Under Federal Rule of Civil Procedure 12(h)(3), "[i]f the court determines at any time that it lacks subject-matter jurisdiction, the court must dismiss the action." Fed. R. Civ. P. 12(h)(3). "[A] court may raise the question of subject matter jurisdiction, sua sponte, at any time during the pendency of the action . . . ." Snell v. Cleveland, Inc., 316 F.3d 822, 826 (9th Cir. 2002); see also United Investors Life Ins. Co. v. Waddell & Reed, Inc., 360 F.3d 960, 966 (9th Cir. 2004) ("Here the district court had a duty to establish subject matter jurisdiction over the removed action sua sponte, whether the parties raised the issue or not."). The Ninth Circuit has held that courts must "strictly construe the removal statute against removal jurisdiction" and reject federal jurisdiction "if there is any doubt as to the right of removal in the first instance." Gaus v.

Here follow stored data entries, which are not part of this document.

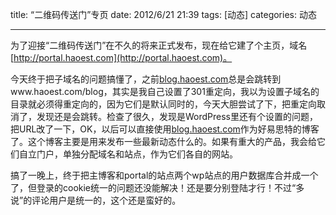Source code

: title: “二维码传送门”专页
date: 2012/6/21 21:39
tags: [动态]
categories: 动态

---

为了迎接“二维码传送门”在不久的将来正式发布，现在给它建了个主页，域名[http://portal.haoest.com](http://portal.haoest.com)。

今天终于把子域名的问题搞懂了，之前[blog.haoest.com](http://blog.haoest.com)总是会跳转到www.haoest.com/blog，其实是我自己设置了301重定向，我以为设置子域名的目录就必须得重定向的，因为它们是默认同时的，今天大胆尝试了下，把重定向取消了，发现还是会跳转。检查了很久，发现是WordPress里还有个设置的问题，把URL改了一下，OK，以后可以直接使用[blog.haoest.com](http://blog.haoest.com)作为好易思特的博客了。这个博客主要是用来发布一些最新动态什么的。如果有重大的产品，我会给它们自立门户，单独分配域名和站点，作为它们各自的网站。

搞了一晚上，终于把主博客和portal的站点两个wp站点的用户数据库合并成一个了，但登录的cookie统一的问题还没能解决！还是要分别登陆才行！不过“多说”的评论用户是统一的，这个还是蛮好的。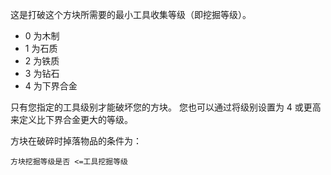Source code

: 这是打破这个方块所需要的最小工具收集等级（即挖掘等级）。

* 0 为木制
* 1 为石质
* 2 为铁质
* 3 为钻石
* 4 为下界合金

只有您指定的工具级别才能破坏您的方块。 您也可以通过将级别设置为 4 或更高来定义比下界合金更大的等级。

方块在破碎时掉落物品的条件为：

`方块挖掘等级是否 <=工具挖掘等级`

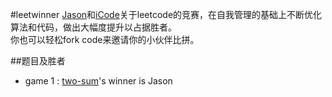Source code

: #leetwinner
[Jason](https://github.com/jasonwbw)和[iCode](https://github.com/jasonwbw)关于leetcode的竞赛，在自我管理的基础上不断优化算法和代码，做出大幅度提升以占据胜者。  
你也可以轻松fork code来邀请你的小伙伴比拼。

##题目及胜者

* game 1 : [two-sum](https://oj.leetcode.com/problems/two-sum/)'s winner is Jason  

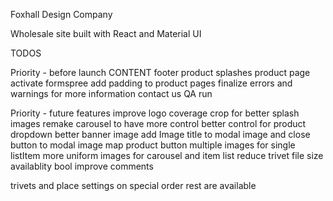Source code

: Foxhall Design Company

Wholesale site built with React and Material UI

TODOS

Priority - before launch
CONTENT
    footer
    product splashes
    product page
activate formspree
add padding to product pages
finalize errors and warnings
for more information contact us
QA run

Priority - future features
improve logo coverage
crop for better splash images
remake carousel to have more control
better control for product dropdown
better banner image
add Image title to modal image
and close button to modal image
map product button
multiple images for single listItem
more uniform images for carousel and item list
reduce trivet file size
availablity bool
improve comments


trivets and place settings on special order
rest are available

Miles, Inc., 980 F.2d 564, 566 (9th Cir. 1992) (citation omitted). "The strong presumption against removal jurisdiction means that the defendant always has the burden of establishing that removal is proper." Id. (quotations and citations omitted).

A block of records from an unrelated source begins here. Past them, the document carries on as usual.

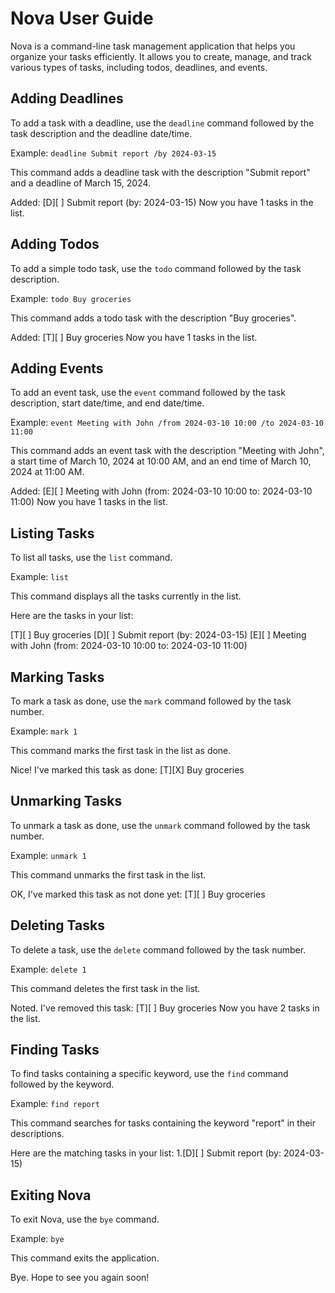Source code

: # Nova User Guide

Nova is a command-line task management application that helps you organize your tasks efficiently. It allows you to create, manage, and track various types of tasks, including todos, deadlines, and events.

## Adding Deadlines

To add a task with a deadline, use the `deadline` command followed by the task description and the deadline date/time.

Example: `deadline Submit report /by 2024-03-15`

This command adds a deadline task with the description "Submit report" and a deadline of March 15, 2024.

Added: [D][ ] Submit report (by: 2024-03-15)
Now you have 1 tasks in the list.

## Adding Todos

To add a simple todo task, use the `todo` command followed by the task description.

Example: `todo Buy groceries`

This command adds a todo task with the description "Buy groceries".

Added: [T][ ] Buy groceries
Now you have 1 tasks in the list.

## Adding Events

To add an event task, use the `event` command followed by the task description, start date/time, and end date/time.

Example: `event Meeting with John /from 2024-03-10 10:00 /to 2024-03-10 11:00`

This command adds an event task with the description "Meeting with John", a start time of March 10, 2024 at 10:00 AM, and an end time of March 10, 2024 at 11:00 AM.

Added: [E][ ] Meeting with John (from: 2024-03-10 10:00 to: 2024-03-10 11:00)
Now you have 1 tasks in the list.

## Listing Tasks

To list all tasks, use the `list` command.

Example: `list`

This command displays all the tasks currently in the list.

Here are the tasks in your list:

[T][ ] Buy groceries
[D][ ] Submit report (by: 2024-03-15)
[E][ ] Meeting with John (from: 2024-03-10 10:00 to: 2024-03-10 11:00)

## Marking Tasks

To mark a task as done, use the `mark` command followed by the task number.

Example: `mark 1`

This command marks the first task in the list as done.

Nice! I've marked this task as done:
[T][X] Buy groceries

## Unmarking Tasks

To unmark a task as done, use the `unmark` command followed by the task number.

Example: `unmark 1`

This command unmarks the first task in the list.

OK, I've marked this task as not done yet:
[T][ ] Buy groceries


## Deleting Tasks

To delete a task, use the `delete` command followed by the task number.

Example: `delete 1`

This command deletes the first task in the list.

Noted. I've removed this task:
[T][ ] Buy groceries
Now you have 2 tasks in the list.

## Finding Tasks

To find tasks containing a specific keyword, use the `find` command followed by the keyword.

Example: `find report`

This command searches for tasks containing the keyword "report" in their descriptions.

Here are the matching tasks in your list:
1.[D][ ] Submit report (by: 2024-03-15)


## Exiting Nova

To exit Nova, use the `bye` command.

Example: `bye`

This command exits the application.

Bye. Hope to see you again soon!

Under 28 U.S.C. § 1441, a defendant may remove to federal court any state court action arising under the Constitution, treaties, or laws of the United States. 28 U.S.C. § 1441(b). "Under the longstanding well-pleaded complaint rule, . . . a suit 'arises under' federal law 'only when the plaintiff's statement of his own cause of action shows that it is based upon federal law.'" Vaden v. Discover Bank, 556 U.S. 49, 50 (2009) (quoting Louisville & Nashville R.R. Co. v. Mottley, 211 U.S. 149, 152 (1908)) (alteration omitted). Thus, "[a] federal law defense to a state-law claim does not confer jurisdiction on a federal court." Valles v. Ivy Hill Corp., 410 F.3d 1071, 1075 (9th Cir. 2005) (citing Franchise Tax Bd. of California v. Constr. Laborers Vacation Trust for S. Cal., 463 U.S. 1, 14 (1983)). Rather, a case may "arise under" federal law only where the "well-pleaded complaint establishes either [1] that federal law creates the cause of action or [2] that the plaintiff's right to relief necessarily depends on resolution of a substantial question of federal law." Franchise Tax Bd., 463 U.S. at 28--29. However, "a plaintiff may not defeat removal by omitting to plead necessary federal questions." Rivet v. Regions Bank of La., 522 U.S. 470, 475 (1998) (citation omitted). "If a court concludes that a plaintiff has 'artfully pleaded' claims in this fashion, it may uphold removal even though no federal question appears on the face of the plaintiff's complaint." Id.

Additionally, federal courts have jurisdiction (1) on the basis of diversity of citizenship where the amount in controversy exceeds $75,000 and the matter is between citizens of different states; and (2) over all cases under the Bankruptcy Code. See 28 U.S.C. §§ 1332(a), 1334(a).